At the start of Labor Day weekend, I was finishing up the October issue. I had already heard from Julie who said, "What about shortening this article, moving this one, identifying your article as an editorial and cutting a page out of it....?" I agreed with all her suggestions which was extremely fortunate because a few hours later I would be having seizures on my bathroom floor and waiting 20 hours to be rescued by a wonderful friend who helped me get dressed and to the hospital ER. (Julie took over the completion of the issue with Marianne's help and did a terrific job.) During the hours I was alone I figured I was having a stroke and wondered whether delaying getting to the hospital was a bad idea, but I didn't have the decision-making ability to call anyone, not even Bill who was with the Kellermanns for Labor Day (I was supposed to be going on a retreat that weekend, so no one in my family had any reason to suspect I was lying on the bathroom floor).
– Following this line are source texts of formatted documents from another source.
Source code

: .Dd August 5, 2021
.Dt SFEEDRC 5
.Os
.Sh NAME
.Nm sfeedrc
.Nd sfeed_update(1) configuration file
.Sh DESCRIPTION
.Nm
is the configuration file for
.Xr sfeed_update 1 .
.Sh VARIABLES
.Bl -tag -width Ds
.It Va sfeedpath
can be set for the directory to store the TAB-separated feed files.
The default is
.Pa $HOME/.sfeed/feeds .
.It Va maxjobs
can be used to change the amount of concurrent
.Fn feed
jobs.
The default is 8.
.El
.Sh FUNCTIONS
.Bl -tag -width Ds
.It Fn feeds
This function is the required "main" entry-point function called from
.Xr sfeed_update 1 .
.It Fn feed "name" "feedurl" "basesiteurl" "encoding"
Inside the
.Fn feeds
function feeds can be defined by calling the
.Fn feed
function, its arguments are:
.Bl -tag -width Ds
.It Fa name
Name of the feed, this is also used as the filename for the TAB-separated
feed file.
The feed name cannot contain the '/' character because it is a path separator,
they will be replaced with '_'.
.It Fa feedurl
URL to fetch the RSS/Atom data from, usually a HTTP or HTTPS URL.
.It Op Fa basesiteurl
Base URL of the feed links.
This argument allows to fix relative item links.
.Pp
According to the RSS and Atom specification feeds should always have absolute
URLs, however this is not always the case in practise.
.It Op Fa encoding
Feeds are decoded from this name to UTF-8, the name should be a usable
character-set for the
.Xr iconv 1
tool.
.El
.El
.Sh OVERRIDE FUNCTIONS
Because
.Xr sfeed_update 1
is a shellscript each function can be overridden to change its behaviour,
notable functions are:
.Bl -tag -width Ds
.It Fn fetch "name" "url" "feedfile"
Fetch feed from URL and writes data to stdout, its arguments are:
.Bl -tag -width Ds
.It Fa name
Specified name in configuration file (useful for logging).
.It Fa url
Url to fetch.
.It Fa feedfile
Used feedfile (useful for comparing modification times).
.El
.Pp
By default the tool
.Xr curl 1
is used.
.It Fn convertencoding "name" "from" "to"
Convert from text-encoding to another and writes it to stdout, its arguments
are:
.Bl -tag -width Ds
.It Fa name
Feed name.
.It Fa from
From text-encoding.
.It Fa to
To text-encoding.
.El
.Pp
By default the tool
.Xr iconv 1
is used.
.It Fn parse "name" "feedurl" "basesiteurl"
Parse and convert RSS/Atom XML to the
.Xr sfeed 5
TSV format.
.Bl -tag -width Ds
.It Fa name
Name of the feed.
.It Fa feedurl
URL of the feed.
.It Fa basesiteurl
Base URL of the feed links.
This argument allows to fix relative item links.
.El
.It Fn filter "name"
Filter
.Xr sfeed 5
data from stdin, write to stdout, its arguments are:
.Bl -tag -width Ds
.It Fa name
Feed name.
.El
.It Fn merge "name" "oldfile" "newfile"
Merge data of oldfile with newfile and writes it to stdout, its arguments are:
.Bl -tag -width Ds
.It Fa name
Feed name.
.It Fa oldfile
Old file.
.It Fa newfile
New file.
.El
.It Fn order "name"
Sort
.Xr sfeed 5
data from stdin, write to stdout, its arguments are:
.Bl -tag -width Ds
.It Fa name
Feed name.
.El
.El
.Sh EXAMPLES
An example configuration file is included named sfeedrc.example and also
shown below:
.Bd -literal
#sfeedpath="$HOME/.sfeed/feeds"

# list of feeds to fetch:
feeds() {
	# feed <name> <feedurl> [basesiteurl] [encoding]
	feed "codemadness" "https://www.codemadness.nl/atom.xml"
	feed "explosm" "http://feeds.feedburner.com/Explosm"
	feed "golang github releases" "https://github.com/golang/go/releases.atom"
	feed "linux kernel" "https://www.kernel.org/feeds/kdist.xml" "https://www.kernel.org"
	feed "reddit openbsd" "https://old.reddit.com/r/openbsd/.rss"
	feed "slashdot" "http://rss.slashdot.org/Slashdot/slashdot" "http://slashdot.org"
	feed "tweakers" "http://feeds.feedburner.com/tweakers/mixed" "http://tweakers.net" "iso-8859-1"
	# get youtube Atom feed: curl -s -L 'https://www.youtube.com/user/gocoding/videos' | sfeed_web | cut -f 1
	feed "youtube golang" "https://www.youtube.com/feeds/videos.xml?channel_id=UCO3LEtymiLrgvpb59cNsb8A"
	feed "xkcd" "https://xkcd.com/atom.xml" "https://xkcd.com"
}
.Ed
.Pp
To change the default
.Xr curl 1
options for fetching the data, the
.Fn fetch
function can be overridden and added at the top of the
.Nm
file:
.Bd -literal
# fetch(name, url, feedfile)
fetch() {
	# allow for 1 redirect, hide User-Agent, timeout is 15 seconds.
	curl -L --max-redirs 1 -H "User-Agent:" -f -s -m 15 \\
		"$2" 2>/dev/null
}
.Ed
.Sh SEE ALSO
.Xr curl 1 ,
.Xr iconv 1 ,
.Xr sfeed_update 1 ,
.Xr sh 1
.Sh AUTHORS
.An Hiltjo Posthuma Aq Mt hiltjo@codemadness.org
It makes me feel stupid to think that I didn't call for help, particularly since my eventual rescue came when a friend called in and I heard her voice on our answering machine. I answered. But our doctor says I couldn't have done otherwise.

At ER they did a CT scan and told me they'd found a mass and would need to find out if it was a malignancy. Then they put me through every kind of scan they could think of to see if I was riddled with cancer. The rest of my body was clear. The MRIs showed a sizeable tumor in the front right side of my brain, an area surgeons would call "quiet." My vital signs quickly returned to normal. I was stabilized with Dylantin (for seizures) and Decadron (to prevent swelling) and sent home after we asked for time to choose our own surgeon.

At this point Bill and I started a long process of learning about brain tumors -- worse than cramming for exams because my life hung in the balance. We cried a lot. We prayed. We consulted the Internet. We read the materials that friends sent our way. We called doctors and made appointments. Finally we settled on a surgeon at Henry Ford Hospital. At the last minute we learned that the surgeon would be this man's partner, but we liked him very much so that was okay with us.

At the hospital and at home, we listened almost constantly to sacred chant. It seemed to go deep and beyond our fears and concerns. I kept thinking, "the monks hold the center." With surgery slated for October 1, I was admitted on September 30th and put through another MRI and an angiogram (one of those tests for which you have to sign that you know that you could have a stroke or die). As it turned out, I was allergic to the radioactive iodine and got a killer migraine and eventually threw up during an additional MRI.

The surgery was early the next morning. Bill stayed with me until I got wheeled into the operating room. Next thing I knew, I was terribly thirsty and lying on a mobile bed in a recovery room that was as crowded as many ERs. I wanted water and they said no. I wanted Bill and they said no. At length, I got ice chips and the surgeon brought Bill in (over my nurse's protests).

Forty-eight hours later, I checked out of the hospital! I had expected to want to stay, but was startled to find that they would it feel it necessary to check my vital signs and prick my fingers for glucose testing all night long. I kept asking, "Isn't sleep part of healing?"

When it dawned on me that no would wake me up at home, I was excited to get out and willing to trust that we would figure out how to take care of me. (My mom came up to help for three weeks!)

There's more to say about the things we're thinking/learning about prayer but that can wait for another posting. Thanks for checking in.